De kracht daarvan dwong beide magiërs naar achteren en sloeg hen tegen de muren. Een afschuwelijke stank vulde de kamer en gebroken glas kletterde overal als regen naar beneden. De muren van het laboratorium raakten geblakerd en verkoold. Hier en daar brandden kleine vuurtjes met heldere, veelkleurige vlammen en wierpen een gloeiende glans over de aangerichte vernietiging.

Raistlin ging weer snel overeind staan en veegde het bloed van een snee op zijn voorhoofd. Zijn tegenstander was niet minder snel, want beiden wisten dat een vertoon van zwakheid de dood betekende.
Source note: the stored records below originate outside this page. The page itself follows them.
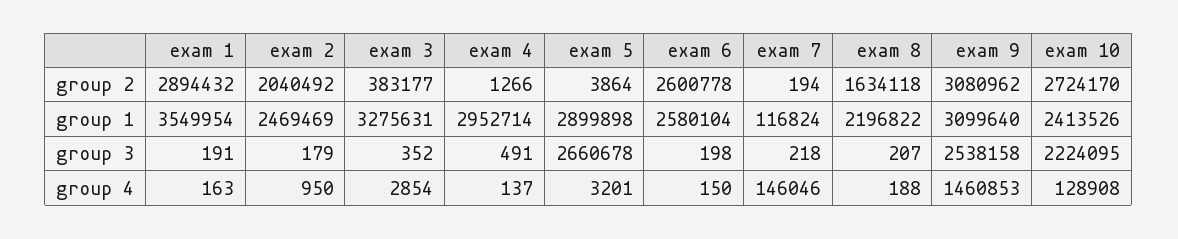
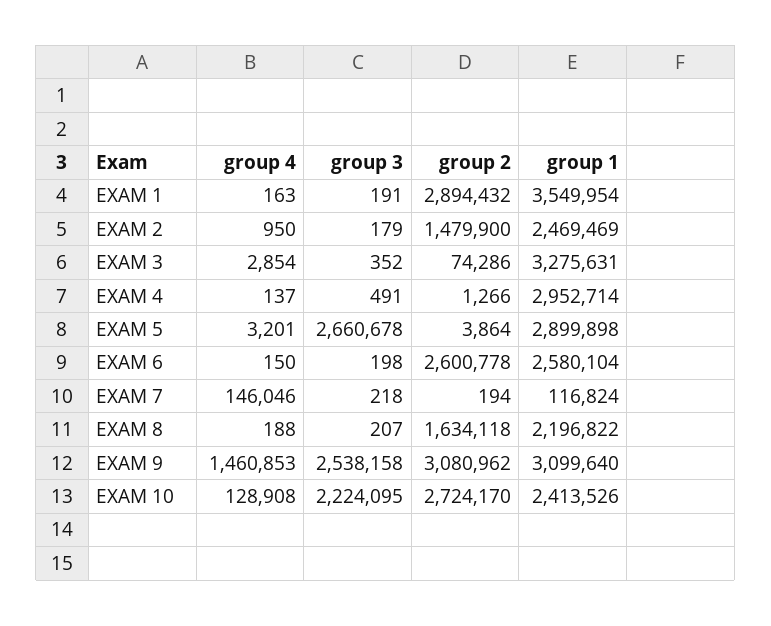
  {
    "exam 1": {
      "group 2": 2894432,
      "group 1": 3549954,
      "group 3": 191,
      "group 4": 163
    },
    "exam 2": {
-     "group 2": 2040492,
+     "group 2": 1479900,
      "group 1": 2469469,
      "group 3": 179,
      "group 4": 950
    },
    "exam 3": {
-     "group 2": 383177,
+     "group 2": 74286,
      "group 1": 3275631,
      "group 3": 352,
      "group 4": 2854
    },
    "exam 4": {
      "group 2": 1266,
      "group 1": 2952714,
      "group 3": 491,
      "group 4": 137
    },
    "exam 5": {
      "group 2": 3864,
      "group 1": 2899898,
      "group 3": 2660678,
      "group 4": 3201
    },
    "exam 6": {
      "group 2": 2600778,
      "group 1": 2580104,
      "group 3": 198,
      "group 4": 150
    },
    "exam 7": {
      "group 2": 194,
      "group 1": 116824,
      "group 3": 218,
      "group 4": 146046
    },
    "exam 8": {
      "group 2": 1634118,
      "group 1": 2196822,
      "group 3": 207,
      "group 4": 188
    },
    "exam 9": {
      "group 2": 3080962,
      "group 1": 3099640,
      "group 3": 2538158,
      "group 4": 1460853
    },
    "exam 10": {
      "group 2": 2724170,
      "group 1": 2413526,
      "group 3": 2224095,
      "group 4": 128908
    }
  }

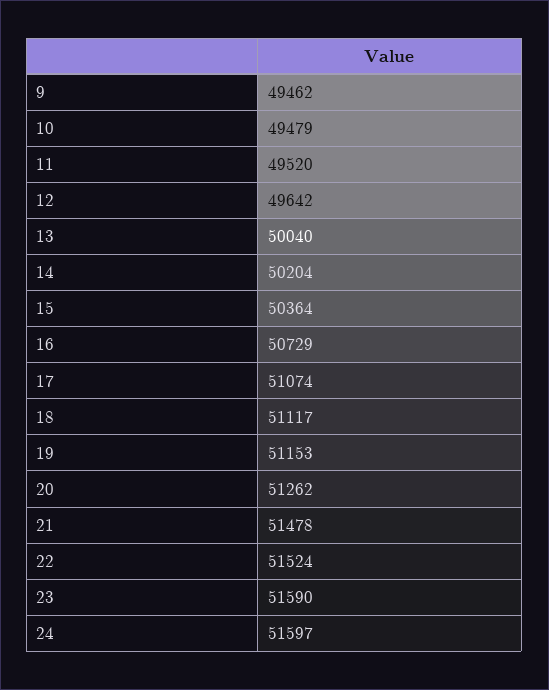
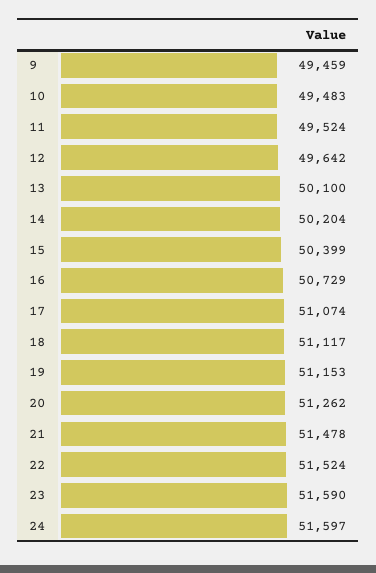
  {
-   "9": 49462,
+   "9": 49459,
-   "10": 49479,
+   "10": 49483,
-   "11": 49520,
+   "11": 49524,
    "12": 49642,
-   "13": 50040,
+   "13": 50100,
    "14": 50204,
-   "15": 50364,
+   "15": 50399,
    "16": 50729,
    "17": 51074,
    "18": 51117,
    "19": 51153,
    "20": 51262,
    "21": 51478,
    "22": 51524,
    "23": 51590,
    "24": 51597
  }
De twee magiërs keken elkaar aan in het flikkerende licht.

‘Dus tot zover moet het komen!’ zei Fistandantilus met zijn krakende, oude stem. ‘Je had een gemakkelijk leven kunnen gaan leiden. Ik had je alle zwaktes kunnen besparen, alle onwaardigheden van het oud worden. Vanwaar die haast naar je eigen vernietiging?’

‘Dat weet u,’ zei een zwaar ademende Raistlin zachtjes.

Fistandantilus knikte langzaam en zijn ogen bleven op Raistlin gericht. ‘Zoals ik al zei,’ mompelde hij zacht, ‘het is jammer dat dit moet gebeuren. We hadden samen zo veel kunnen doen, jij en ik. Nu dan...’

‘Het leven voor de een. De dood voor de ander,’ zei Raistlin. Voorzichtig legde hij de bloedstenen hanger op de koude stenen tafel. Toen hoorde hij zijn tegenstander scanderen en verhief hij zijn stem in een eigen verzameling spreuken.

De strijd duurde lang. De twee wachters van de Toren die tot nu toe alles hadden gezien vanuit de herinneringen van de magiër in het zwart die in hun macht verkeerde, waren in verwarring. Tot op dit moment zagen ze alles vanuit Raistlins visie. Maar de twee magiërs waren nu zo dichtbij dat de Torenwachters de strijd nu zagen door de ogen van beide tegenstanders.

Lichtflitsen knetterden uit vingertoppen, lichamen in zwarte mantels schudden van de pijn en de razernij echode tussen het barstende gesteente en versplinterende hout.

Magische muren van vuur ontdooiden muren van ijs, hete winden waaiden met de kracht van orkanen. Vlammenstormen joegen door de gangen, geestverschijningen sprongen uit de Afgrond naar boven op bevel van hun meesters, en de elementen deden de fundamenten van het kasteel op hun grondvesten schudden. Het grote donkere fort van Fistandantilus begon ineen te storten en de eerste stenen van de kantelen vielen al naar beneden.

En toen, met een beangstigend gekrijs van razernij en pijn, stortte één van de magiërs in elkaar en stroomde het bloed uit zijn mond.